SOURCE MATERIAL:
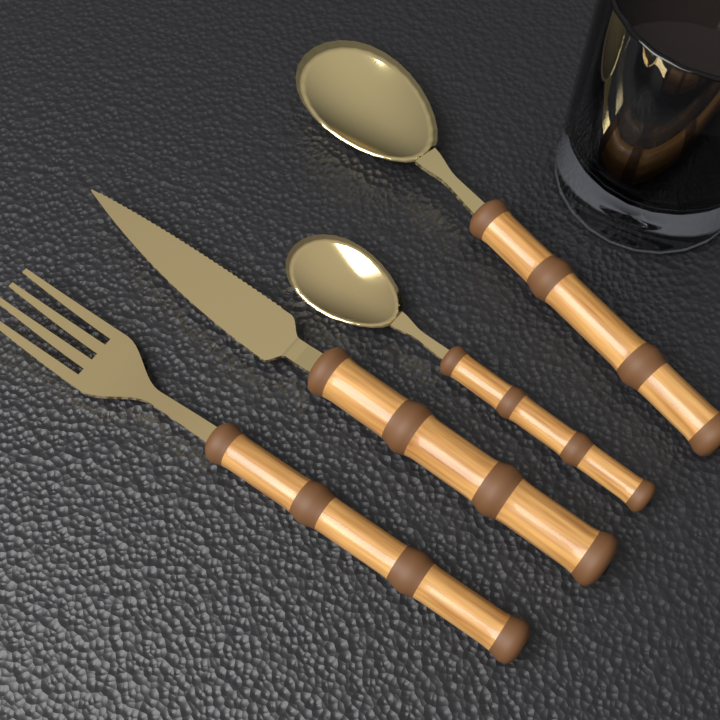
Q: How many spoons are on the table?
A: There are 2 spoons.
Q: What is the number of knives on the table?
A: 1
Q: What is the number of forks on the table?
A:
--
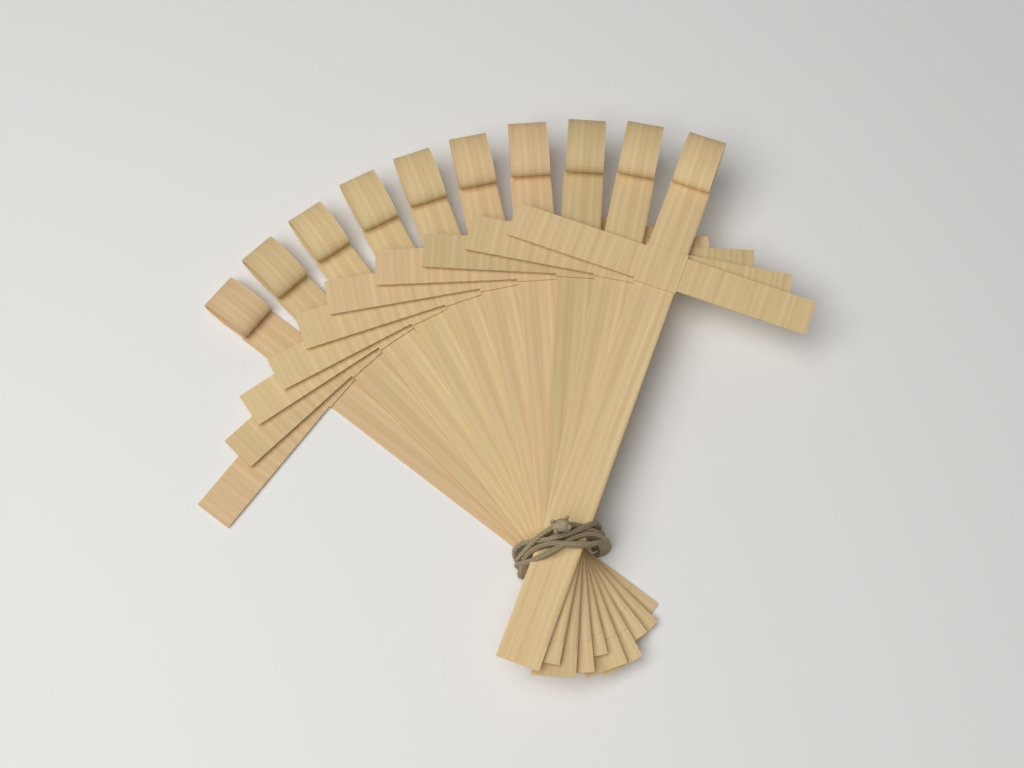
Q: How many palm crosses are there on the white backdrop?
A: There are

PROBLEM: Count the lines in the material above that contain the string "many", with case counting. Reply with the number only.

EXPECTED ANSWER: 2